While country influences in house are nothing new (see Bob Sinclair's 2007 Western Dream) the idea that an artist placed on house's highest pedestal would merge so deep into an opposite spectrum of sound, and release said merger of sound under the same alias is truly unheard of. Heads turned a 360° at the Ultra premiere of “Wake Me Up;” with full grassroots band in tow nonetheless! But while many are skeptical and unwilling to accept that their beloved Avicii would “go country” on them, True stands by its title and exceeds initial judgement. What was at first thought to be a genius gimmick by manager and credited co-producer Ash Pournouri to tap into the ever-booming country music market, turns out to be genius in and of itself.
The shrill kazoo incorporated on main stage, confetti blaster made tracks like “Dear Boy,” and “Shame on Me” sounds so out of place it raises goosebumps, yet feels so natural it spurs feet to dance joyously, with a grin from ear to ear.
Sultry, smooth, and soulful vocals on guilt-ridden jams “Liar Liar” “Addicted to You” and “Long Road to Hell” express passion and remorse in a way that might not have hit as hard had Pournuri arranged more typical, throwaway house vocalists.
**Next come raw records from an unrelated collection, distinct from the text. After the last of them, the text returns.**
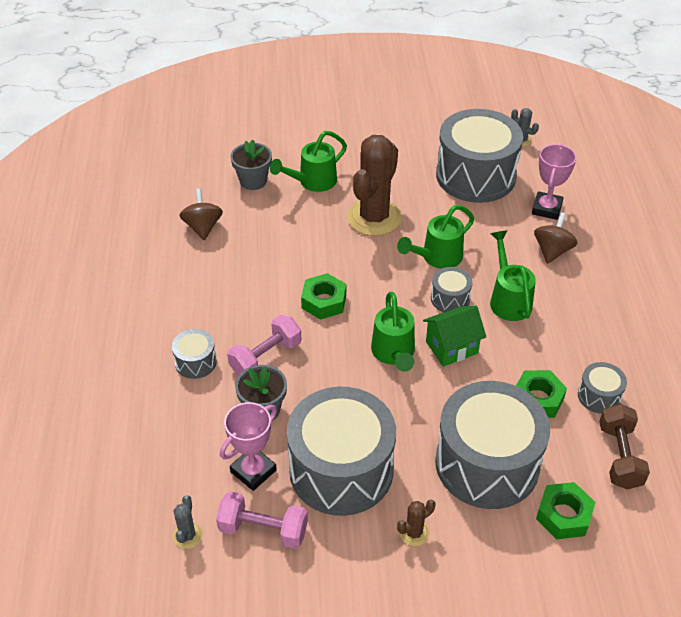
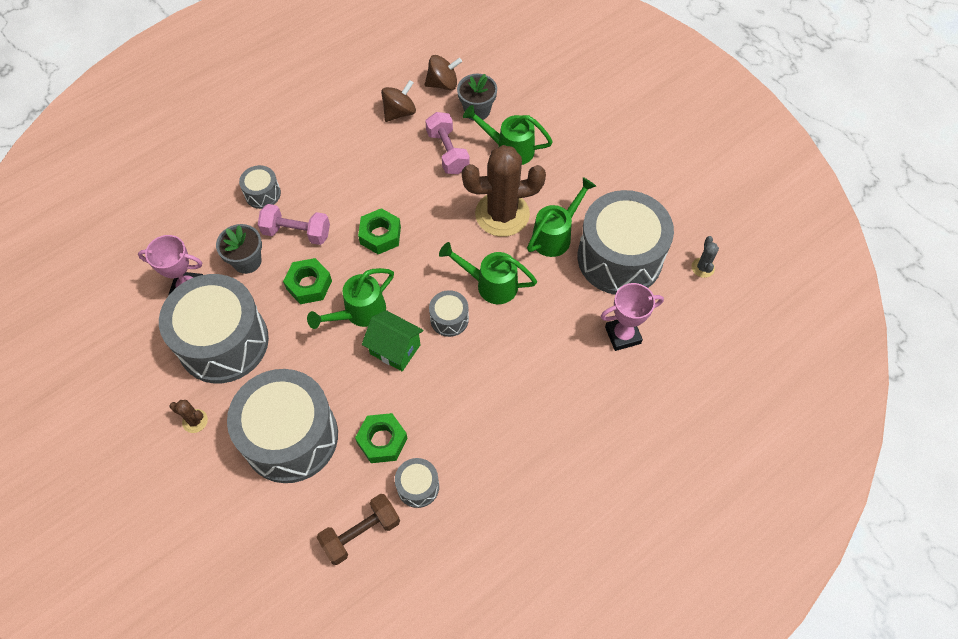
camera: 55 degrees right, 15 degrees up
(187, 535) = (112, 284): grey cactus -> none
(263, 530) = (142, 325): pink dumbbell -> pink dumbbell (447, 152)
(508, 299) = (481, 363): green watering can -> green watering can (555, 235)
(552, 251) = (569, 366): brown spinning top -> brown spinning top (443, 84)
(563, 515) = (273, 518): green nut -> green nut (309, 285)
But True doesn’t completely shy away from dance musics roots. A funky Nile Rodger’s collaboration on “Lay Me Down,” complete with diva-esque vocals compliments of Adam Lambert, puts listeners in a disco mood. Piano heavy “You Make Me” stands as a sort of indie electro jam that contends to be in the next Gap ad. Avicii even flexes his orchestral talents in the adventurous “Heart Upon My Sleeve” and epic “Edom”.
Skeptical EDM purists might be apprehensive to accept True at first, but all things considered, it's a polished pop record with hosts of influences that achieve it’s mainstream, feel-good sound. It relates to our hearts, repents for our sins, and ultimately invites us to party.